§ **ACTIVITY**
Could you set down each of the lines below word for word, leaving out the pictures?

§ **EXERCISE INPUT**
________________________________________

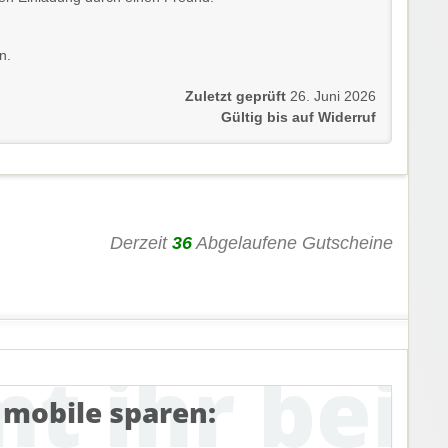
n.
Zuletzt geprüft
26. Juni 2026
Gültig bis auf Widerruf
Derzeit
36
Abgelaufene Gutscheine
 mobile sparen:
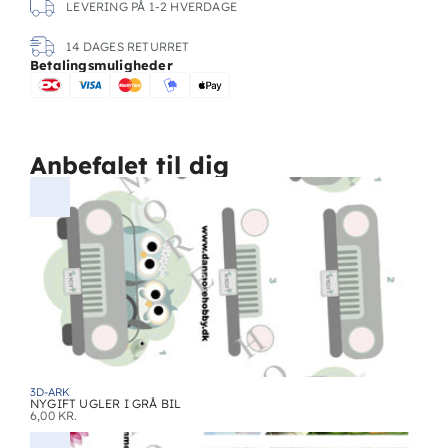
LEVERING PÅ 1-2 HVERDAGE
14 DAGES RETURRET
Betalingsmuligheder
Anbefalet til dig
3D-ARK
NYGIFT UGLER I GRÅ BIL
6,00
KR.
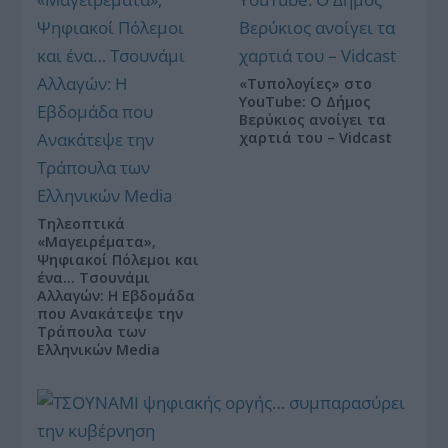
«Τυπολογίες» στο
YouTube: Ο Δήμος
Βερύκιος ανοίγει τα
χαρτιά του – Vidcast
Τηλεοπτικά
«Μαγειρέματα»,
Ψηφιακοί Πόλεμοι και
ένα… Τσουνάμι
Αλλαγών: Η Εβδομάδα
που Ανακάτεψε την
Τράπουλα των
Ελληνικών Media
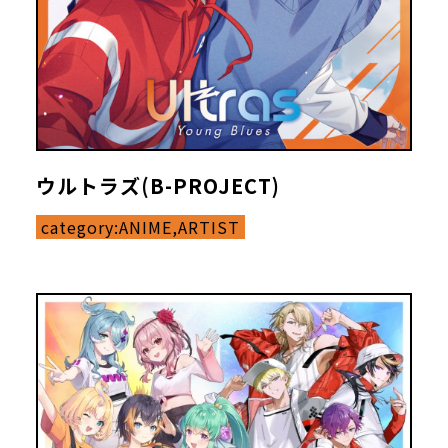
ウルトラズ(B-PROJECT)
category:
ANIME,ARTIST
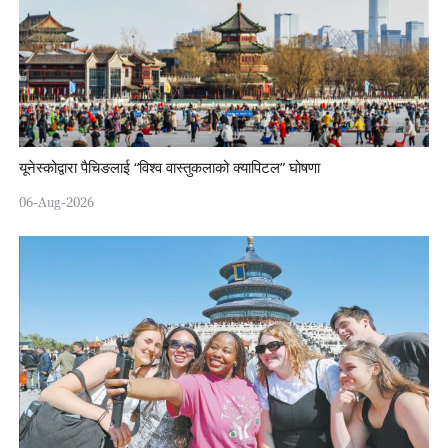
यूनेस्कोद्वारा पैचिङलाई “विश्व वास्तुकलाको क्यापिटल” घोषणा
06-Aug-2026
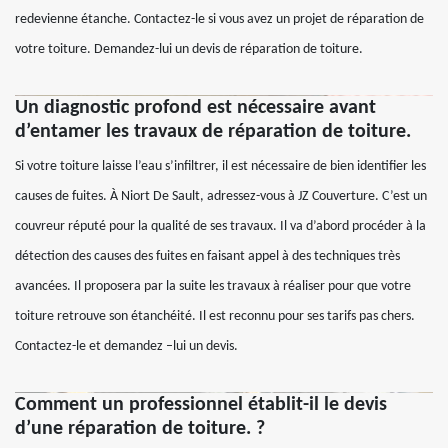
redevienne étanche. Contactez-le si vous avez un projet de réparation de
votre toiture. Demandez-lui un devis de réparation de toiture.
Un diagnostic profond est nécessaire avant
d’entamer les travaux de réparation de toiture.
Si votre toiture laisse l’eau s’infiltrer, il est nécessaire de bien identifier les
causes de fuites. À Niort De Sault, adressez-vous à JZ Couverture. C’est un
couvreur réputé pour la qualité de ses travaux. Il va d’abord procéder à la
détection des causes des fuites en faisant appel à des techniques très
avancées. Il proposera par la suite les travaux à réaliser pour que votre
toiture retrouve son étanchéité. Il est reconnu pour ses tarifs pas chers.
Contactez-le et demandez –lui un devis.
Comment un professionnel établit-il le devis
d’une réparation de toiture. ?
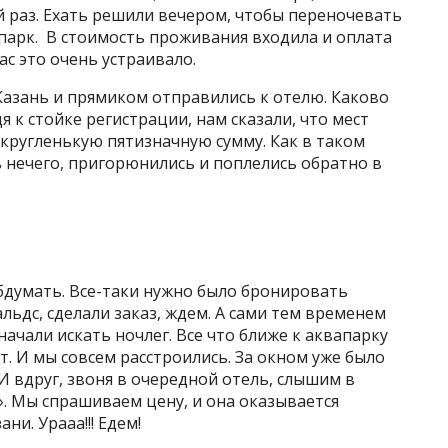
 раз. Ехать решили вечером, чтобы переночевать
вапарк. В стоимость проживания входила и оплата
ас это очень устраивало.
 Казань и прямиком отправились к отелю. Каково
я к стойке регистрации, нам сказали, что мест
 кругленькую пятизначную сумму. Как в таком
ь нечего, пригорюнились и поплелись обратно в
бдумать. Все-таки нужно было бронировать
ьдс, сделали заказ, ждем. А сами тем временем
начали искать ночлег. Все что ближе к аквапарку
т. И мы совсем расстроились. За окном уже было
И вдруг, звоня в очередной отель, слышим в
». Мы спрашиваем цену, и она оказывается
и. Урааа!!! Едем!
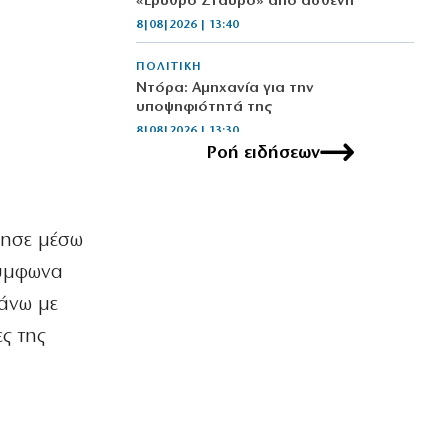
«Ερυθρό Σταυρό» από ασθενή
8|08|2026 | 13:40
ΠΟΛΙΤΙΚΗ
Ντόρα: Αμηχανία για την
υποψηφιότητά της
8|08|2026 | 13:30
Ροή ειδήσεων
ΠΟΛΙΤΙΚΗ
Φέρτε πίσω τώρα τους Patriot από τη
Σαουδική Αραβία, κύριε Μητσοτάκη!
νησε μέσω
8|08|2026 | 13:00
Σύμφωνα
ΕΛΛΑΔΑ
Θρίλερ στον Λυκαβηττό: Εντοπίστηκε
χάνω με
νεκρός σε σπηλιά στους Αγίους
ς της
Ισιδώρους (φωτο)
8|08|2026 | 12:49
ΑΘΛΗΤΙΚΑ
Το Ελεγκτικό Συνέδριο ακύρωσε τον
διαγωνισμό ενεργειακής αναβάθμισης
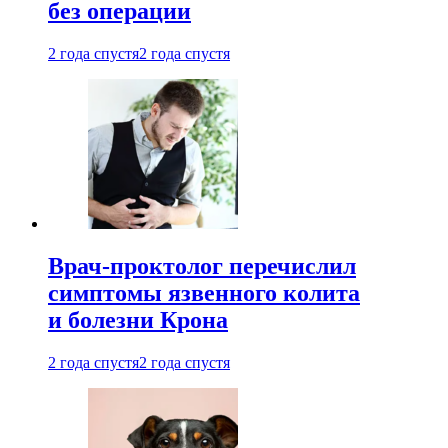
без операции
2 года спустя
2 года спустя
Врач-проктолог перечислил
симптомы язвенного колита
и болезни Крона
2 года спустя
2 года спустя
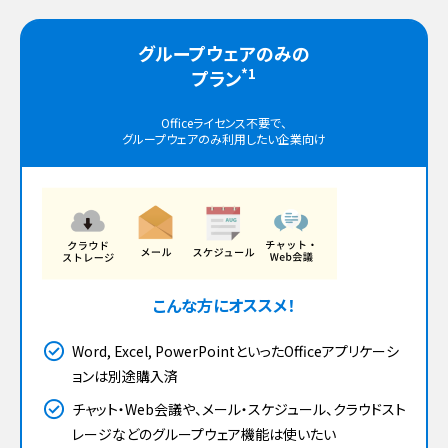
グループウェアのみの
*1
プラン
Officeライセンス不要で、
グループウェアのみ利用したい企業向け
こんな方にオススメ！
Word, Excel, PowerPointといったOfficeアプリケーシ
ョンは別途購入済
チャット・Web会議や、メール・スケジュール、クラウドスト
レージなどのグループウェア機能は使いたい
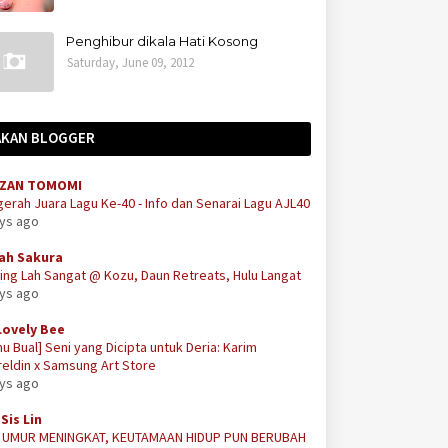
Penghibur dikala Hati Kosong
Saturday, June 09, 2012
AKAN BLOGGER
ZAN TOMOMI
erah Juara Lagu Ke-40 - Info dan Senarai Lagu AJL40
ays ago
ah Sakura
ing Lah Sangat @ Kozu, Daun Retreats, Hulu Langat
ays ago
Lovely Bee
u Bual] Seni yang Dicipta untuk Deria: Karim
eldin x Samsung Art Store
ays ago
Sis Lin
A UMUR MENINGKAT, KEUTAMAAN HIDUP PUN BERUBAH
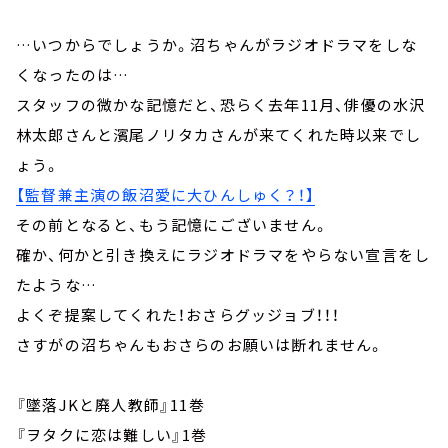
…いつからでしょうか。沼ちゃんがラジオドラマをしな
くなったのは…
スタッフの微かな記憶だと、恐らく去年11月、俳優の水沢
林太郎さんと濱尾ノリタカさんが来てくれた時以来でし
ょう。
【監督兼主演の飯沼愛に大ひんしゅく？！】
その前となると、もう記憶にございません。
確か、何かと引き換えにラジオドラマをやらない宣言をし
たような…
よくぞ提案してくれた！おさらグッジョブ！！！
さすがの沼ちゃんもおさらのお願いは断れません。
『墜落JKと廃人教師』11巻
『ヲタクに恋は難しい』1巻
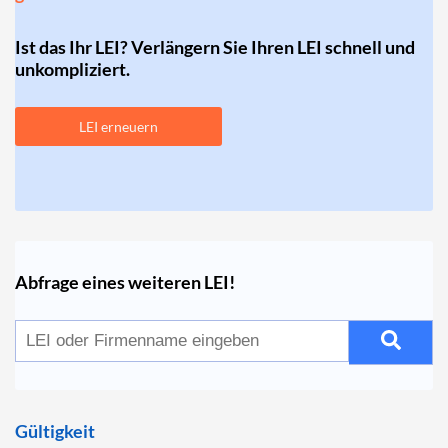
Ist das Ihr LEI? Verlängern Sie Ihren LEI schnell und
unkompliziert.
LEI erneuern
Abfrage eines weiteren LEI!
Gültigkeit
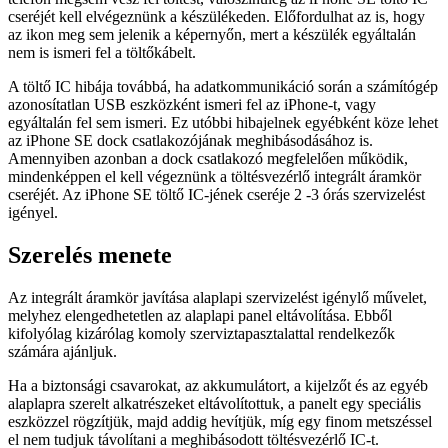
cseréjét kell elvégeznünk a készülékeden. Előfordulhat az is, hogy
az ikon meg sem jelenik a képernyőn, mert a készülék egyáltalán
nem is ismeri fel a töltőkábelt.
A töltő IC hibája továbbá, ha adatkommunikáció során a számítógép
azonosítatlan USB eszközként ismeri fel az iPhone-t, vagy
egyáltalán fel sem ismeri. Ez utóbbi hibajelnek egyébként köze lehet
az iPhone SE dock csatlakozójának meghibásodásához is.
Amennyiben azonban a dock csatlakozó megfelelően működik,
mindenképpen el kell végeznünk a töltésvezérlő integrált áramkör
cseréjét. Az iPhone SE töltő IC-jének cseréje 2 -3 órás szervizelést
igényel.
Szerelés menete
Az integrált áramkör javítása alaplapi szervizelést igénylő művelet,
melyhez elengedhetetlen az alaplapi panel eltávolítása. Ebből
kifolyólag kizárólag komoly szerviztapasztalattal rendelkezők
számára ajánljuk.
Ha a biztonsági csavarokat, az akkumulátort, a kijelzőt és az egyéb
alaplapra szerelt alkatrészeket eltávolítottuk, a panelt egy speciális
eszközzel rögzítjük, majd addig hevítjük, míg egy finom metszéssel
el nem tudjuk távolítani a meghibásodott töltésvezérlő IC-t.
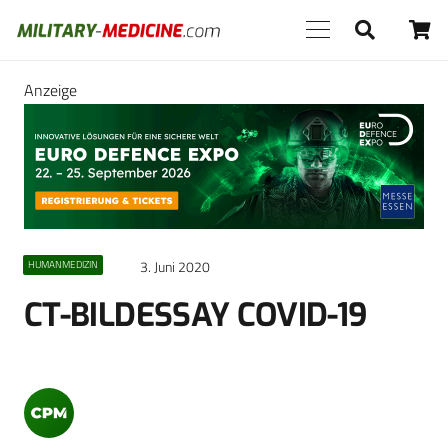
Anzeige
3. Juni 2020
HUMANMEDIZIN
CT-BILDESSAY COVID-19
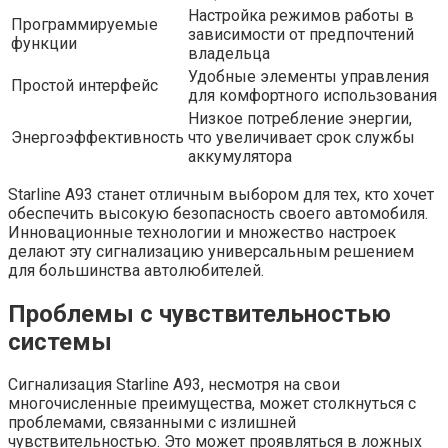
Настройка режимов работы в
Программируемые
зависимости от предпочтений
функции
владельца
Удобные элементы управления
Простой интерфейс
для комфортного использования
Низкое потребление энергии,
Энергоэффективность
что увеличивает срок службы
аккумулятора
Starline A93 станет отличным выбором для тех, кто хочет
обеспечить высокую безопасность своего автомобиля.
Инновационные технологии и множество настроек
делают эту сигнализацию универсальным решением
для большинства автолюбителей.
Проблемы с чувствительностью
системы
Сигнализация Starline A93, несмотря на свои
многочисленные преимущества, может столкнуться с
проблемами, связанными с излишней
чувствительностью. Это может проявляться в ложных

________________________________________

§ **RESULT OF THE EXERCISE**
n.
Zuletzt geprüft
26. Juni 2026
Gültig bis auf Widerruf
Derzeit
36
Abgelaufene Gutscheine
 mobile sparen:
LEVERING PÅ 1-2 HVERDAGE
14 DAGES RETURRET
Betalingsmuligheder
Anbefalet til dig
3D-ARK
NYGIFT UGLER I GRÅ BIL
6,00
KR.
«Τυπολογίες» στο
YouTube: Ο Δήμος
Βερύκιος ανοίγει τα
χαρτιά του – Vidcast
Τηλεοπτικά
«Μαγειρέματα»,
Ψηφιακοί Πόλεμοι και
ένα… Τσουνάμι
Αλλαγών: Η Εβδομάδα
που Ανακάτεψε την
Τράπουλα των
Ελληνικών Media
ウルトラズ(B-PROJECT)
category:
ANIME,ARTIST
यूनेस्कोद्वारा पैचिङलाई “विश्व वास्तुकलाको क्यापिटल” घोषणा
06-Aug-2026
redevienne étanche. Contactez-le si vous avez un projet de réparation de
votre toiture. Demandez-lui un devis de réparation de toiture.
Un diagnostic profond est nécessaire avant
d’entamer les travaux de réparation de toiture.
Si votre toiture laisse l’eau s’infiltrer, il est nécessaire de bien identifier les
causes de fuites. À Niort De Sault, adressez-vous à JZ Couverture. C’est un
couvreur réputé pour la qualité de ses travaux. Il va d’abord procéder à la
détection des causes des fuites en faisant appel à des techniques très
avancées. Il proposera par la suite les travaux à réaliser pour que votre
toiture retrouve son étanchéité. Il est reconnu pour ses tarifs pas chers.
Contactez-le et demandez –lui un devis.
Comment un professionnel établit-il le devis
d’une réparation de toiture. ?
 раз. Ехать решили вечером, чтобы переночевать
вапарк. В стоимость проживания входила и оплата
ас это очень устраивало.
 Казань и прямиком отправились к отелю. Каково
я к стойке регистрации, нам сказали, что мест
 кругленькую пятизначную сумму. Как в таком
ь нечего, пригорюнились и поплелись обратно в
бдумать. Все-таки нужно было бронировать
ьдс, сделали заказ, ждем. А сами тем временем
начали искать ночлег. Все что ближе к аквапарку
т. И мы совсем расстроились. За окном уже было
И вдруг, звоня в очередной отель, слышим в
». Мы спрашиваем цену, и она оказывается
и. Урааа!!! Едем!
«Ερυθρό Σταυρό» από ασθενή
8|08|2026 | 13:40
ΠΟΛΙΤΙΚΗ
Ντόρα: Αμηχανία για την
υποψηφιότητά της
8|08|2026 | 13:30
Ροή ειδήσεων
ΠΟΛΙΤΙΚΗ
Φέρτε πίσω τώρα τους Patriot από τη
Σαουδική Αραβία, κύριε Μητσοτάκη!
νησε μέσω
8|08|2026 | 13:00
Σύμφωνα
ΕΛΛΑΔΑ
Θρίλερ στον Λυκαβηττό: Εντοπίστηκε
χάνω με
νεκρός σε σπηλιά στους Αγίους
ς της
Ισιδώρους (φωτο)
8|08|2026 | 12:49
ΑΘΛΗΤΙΚΑ
Το Ελεγκτικό Συνέδριο ακύρωσε τον
διαγωνισμό ενεργειακής αναβάθμισης
без операции
2 года спустя
2 года спустя
Врач-проктолог перечислил
симптомы язвенного колита
и болезни Крона
2 года спустя
2 года спустя
グループウェアのみの
*1
プラン
Officeライセンス不要で、
グループウェアのみ利用したい企業向け
こんな方にオススメ！
Word, Excel, PowerPointといったOfficeアプリケーシ
ョンは別途購入済
チャット・Web会議や、メール・スケジュール、クラウドスト
レージなどのグループウェア機能は使いたい
Penghibur dikala Hati Kosong
Saturday, June 09, 2012
AKAN BLOGGER
ZAN TOMOMI
erah Juara Lagu Ke-40 - Info dan Senarai Lagu AJL40
ays ago
ah Sakura
ing Lah Sangat @ Kozu, Daun Retreats, Hulu Langat
ays ago
Lovely Bee
u Bual] Seni yang Dicipta untuk Deria: Karim
eldin x Samsung Art Store
ays ago
Sis Lin
A UMUR MENINGKAT, KEUTAMAAN HIDUP PUN BERUBAH
…いつからでしょうか。沼ちゃんがラジオドラマをしな
くなったのは…
スタッフの微かな記憶だと、恐らく去年11月、俳優の水沢
林太郎さんと濱尾ノリタカさんが来てくれた時以来でし
ょう。
【監督兼主演の飯沼愛に大ひんしゅく？！】
その前となると、もう記憶にございません。
確か、何かと引き換えにラジオドラマをやらない宣言をし
たような…
よくぞ提案してくれた！おさらグッジョブ！！！
さすがの沼ちゃんもおさらのお願いは断れません。
『墜落JKと廃人教師』11巻
『ヲタクに恋は難しい』1巻
Ist das Ihr LEI? Verlängern Sie Ihren LEI schnell und
unkompliziert.
LEI erneuern
Abfrage eines weiteren LEI!
Gültigkeit
cseréjét kell elvégeznünk a készülékeden. Előfordulhat az is, hogy
az ikon meg sem jelenik a képernyőn, mert a készülék egyáltalán
nem is ismeri fel a töltőkábelt.
A töltő IC hibája továbbá, ha adatkommunikáció során a számítógép
azonosítatlan USB eszközként ismeri fel az iPhone-t, vagy
egyáltalán fel sem ismeri. Ez utóbbi hibajelnek egyébként köze lehet
az iPhone SE dock csatlakozójának meghibásodásához is.
Amennyiben azonban a dock csatlakozó megfelelően működik,
mindenképpen el kell végeznünk a töltésvezérlő integrált áramkör
cseréjét. Az iPhone SE töltő IC-jének cseréje 2 -3 órás szervizelést
igényel.
Szerelés menete
Az integrált áramkör javítása alaplapi szervizelést igénylő művelet,
melyhez elengedhetetlen az alaplapi panel eltávolítása. Ebből
kifolyólag kizárólag komoly szerviztapasztalattal rendelkezők
számára ajánljuk.
Ha a biztonsági csavarokat, az akkumulátort, a kijelzőt és az egyéb
alaplapra szerelt alkatrészeket eltávolítottuk, a panelt egy speciális
eszközzel rögzítjük, majd addig hevítjük, míg egy finom metszéssel
el nem tudjuk távolítani a meghibásodott töltésvezérlő IC-t.
Anzeige
3. Juni 2020
HUMANMEDIZIN
CT-BILDESSAY COVID-19
Настройка режимов работы в
Программируемые
зависимости от предпочтений
функции
владельца
Удобные элементы управления
Простой интерфейс
для комфортного использования
Низкое потребление энергии,
Энергоэффективность
что увеличивает срок службы
аккумулятора
Starline A93 станет отличным выбором для тех, кто хочет
обеспечить высокую безопасность своего автомобиля.
Инновационные технологии и множество настроек
делают эту сигнализацию универсальным решением
для большинства автолюбителей.
Проблемы с чувствительностью
системы
Сигнализация Starline A93, несмотря на свои
многочисленные преимущества, может столкнуться с
проблемами, связанными с излишней
чувствительностью. Это может проявляться в ложных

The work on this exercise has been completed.